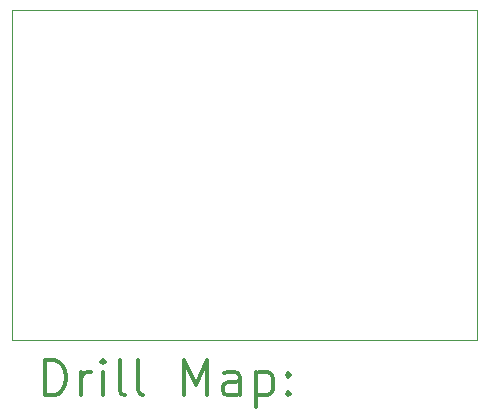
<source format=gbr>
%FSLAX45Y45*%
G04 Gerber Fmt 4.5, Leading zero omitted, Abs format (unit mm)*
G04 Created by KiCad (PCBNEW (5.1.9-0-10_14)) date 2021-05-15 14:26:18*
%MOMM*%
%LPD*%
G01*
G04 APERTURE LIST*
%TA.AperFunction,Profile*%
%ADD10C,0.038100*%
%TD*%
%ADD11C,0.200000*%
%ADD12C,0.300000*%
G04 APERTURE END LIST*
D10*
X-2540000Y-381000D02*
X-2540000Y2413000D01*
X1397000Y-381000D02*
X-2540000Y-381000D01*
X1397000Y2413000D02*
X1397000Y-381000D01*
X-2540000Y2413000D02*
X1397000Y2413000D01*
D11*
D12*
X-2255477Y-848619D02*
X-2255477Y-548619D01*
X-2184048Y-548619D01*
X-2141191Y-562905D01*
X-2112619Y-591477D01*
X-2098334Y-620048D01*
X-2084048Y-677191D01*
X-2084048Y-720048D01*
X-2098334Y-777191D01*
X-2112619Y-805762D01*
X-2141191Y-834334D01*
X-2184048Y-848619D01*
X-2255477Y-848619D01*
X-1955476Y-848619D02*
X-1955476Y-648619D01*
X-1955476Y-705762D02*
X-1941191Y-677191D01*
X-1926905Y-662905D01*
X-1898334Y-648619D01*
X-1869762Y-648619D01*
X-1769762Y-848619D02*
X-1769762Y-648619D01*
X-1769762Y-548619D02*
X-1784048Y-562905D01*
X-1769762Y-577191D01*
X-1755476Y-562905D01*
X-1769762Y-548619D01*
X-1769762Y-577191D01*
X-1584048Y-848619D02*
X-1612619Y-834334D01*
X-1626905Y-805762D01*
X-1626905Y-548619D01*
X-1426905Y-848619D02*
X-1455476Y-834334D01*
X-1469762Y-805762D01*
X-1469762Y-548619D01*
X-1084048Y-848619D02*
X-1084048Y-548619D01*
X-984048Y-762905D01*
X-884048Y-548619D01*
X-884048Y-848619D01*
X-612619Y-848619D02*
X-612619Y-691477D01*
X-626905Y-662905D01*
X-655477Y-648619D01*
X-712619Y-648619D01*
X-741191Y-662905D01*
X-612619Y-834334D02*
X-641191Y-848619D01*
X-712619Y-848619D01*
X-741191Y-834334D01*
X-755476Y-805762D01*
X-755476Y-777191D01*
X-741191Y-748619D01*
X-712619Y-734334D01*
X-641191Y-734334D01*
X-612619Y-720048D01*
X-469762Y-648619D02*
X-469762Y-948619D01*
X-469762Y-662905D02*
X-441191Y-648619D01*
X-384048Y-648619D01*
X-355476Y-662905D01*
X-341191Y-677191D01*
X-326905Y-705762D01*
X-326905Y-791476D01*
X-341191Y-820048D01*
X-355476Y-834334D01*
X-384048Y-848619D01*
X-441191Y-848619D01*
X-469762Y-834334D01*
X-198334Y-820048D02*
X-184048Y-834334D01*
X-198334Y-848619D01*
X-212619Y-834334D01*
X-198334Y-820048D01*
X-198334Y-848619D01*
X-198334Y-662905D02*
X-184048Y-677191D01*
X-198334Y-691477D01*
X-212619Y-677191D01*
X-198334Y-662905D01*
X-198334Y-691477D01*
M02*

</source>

● **ACTIVITY**: Although the records contain pictures, the output must hold only their exact wording.

● **RESULT OF THE EXERCISE**:
<source format=gbr>
%FSLAX45Y45*%
G04 Gerber Fmt 4.5, Leading zero omitted, Abs format (unit mm)*
G04 Created by KiCad (PCBNEW (5.1.9-0-10_14)) date 2021-05-15 14:26:18*
%MOMM*%
%LPD*%
G01*
G04 APERTURE LIST*
%TA.AperFunction,Profile*%
%ADD10C,0.038100*%
%TD*%
%ADD11C,0.200000*%
%ADD12C,0.300000*%
G04 APERTURE END LIST*
D10*
X-2540000Y-381000D02*
X-2540000Y2413000D01*
X1397000Y-381000D02*
X-2540000Y-381000D01*
X1397000Y2413000D02*
X1397000Y-381000D01*
X-2540000Y2413000D02*
X1397000Y2413000D01*
D11*
D12*
X-2255477Y-848619D02*
X-2255477Y-548619D01*
X-2184048Y-548619D01*
X-2141191Y-562905D01*
X-2112619Y-591477D01*
X-2098334Y-620048D01*
X-2084048Y-677191D01*
X-2084048Y-720048D01*
X-2098334Y-777191D01*
X-2112619Y-805762D01*
X-2141191Y-834334D01*
X-2184048Y-848619D01*
X-2255477Y-848619D01*
X-1955476Y-848619D02*
X-1955476Y-648619D01*
X-1955476Y-705762D02*
X-1941191Y-677191D01*
X-1926905Y-662905D01*
X-1898334Y-648619D01*
X-1869762Y-648619D01*
X-1769762Y-848619D02*
X-1769762Y-648619D01*
X-1769762Y-548619D02*
X-1784048Y-562905D01*
X-1769762Y-577191D01*
X-1755476Y-562905D01*
X-1769762Y-548619D01*
X-1769762Y-577191D01*
X-1584048Y-848619D02*
X-1612619Y-834334D01*
X-1626905Y-805762D01*
X-1626905Y-548619D01*
X-1426905Y-848619D02*
X-1455476Y-834334D01*
X-1469762Y-805762D01*
X-1469762Y-548619D01*
X-1084048Y-848619D02*
X-1084048Y-548619D01*
X-984048Y-762905D01*
X-884048Y-548619D01*
X-884048Y-848619D01*
X-612619Y-848619D02*
X-612619Y-691477D01*
X-626905Y-662905D01*
X-655477Y-648619D01*
X-712619Y-648619D01*
X-741191Y-662905D01*
X-612619Y-834334D02*
X-641191Y-848619D01*
X-712619Y-848619D01*
X-741191Y-834334D01*
X-755476Y-805762D01*
X-755476Y-777191D01*
X-741191Y-748619D01*
X-712619Y-734334D01*
X-641191Y-734334D01*
X-612619Y-720048D01*
X-469762Y-648619D02*
X-469762Y-948619D01*
X-469762Y-662905D02*
X-441191Y-648619D01*
X-384048Y-648619D01*
X-355476Y-662905D01*
X-341191Y-677191D01*
X-326905Y-705762D01*
X-326905Y-791476D01*
X-341191Y-820048D01*
X-355476Y-834334D01*
X-384048Y-848619D01*
X-441191Y-848619D01*
X-469762Y-834334D01*
X-198334Y-820048D02*
X-184048Y-834334D01*
X-198334Y-848619D01*
X-212619Y-834334D01*
X-198334Y-820048D01*
X-198334Y-848619D01*
X-198334Y-662905D02*
X-184048Y-677191D01*
X-198334Y-691477D01*
X-212619Y-677191D01*
X-198334Y-662905D01*
X-198334Y-691477D01*
M02*

</source>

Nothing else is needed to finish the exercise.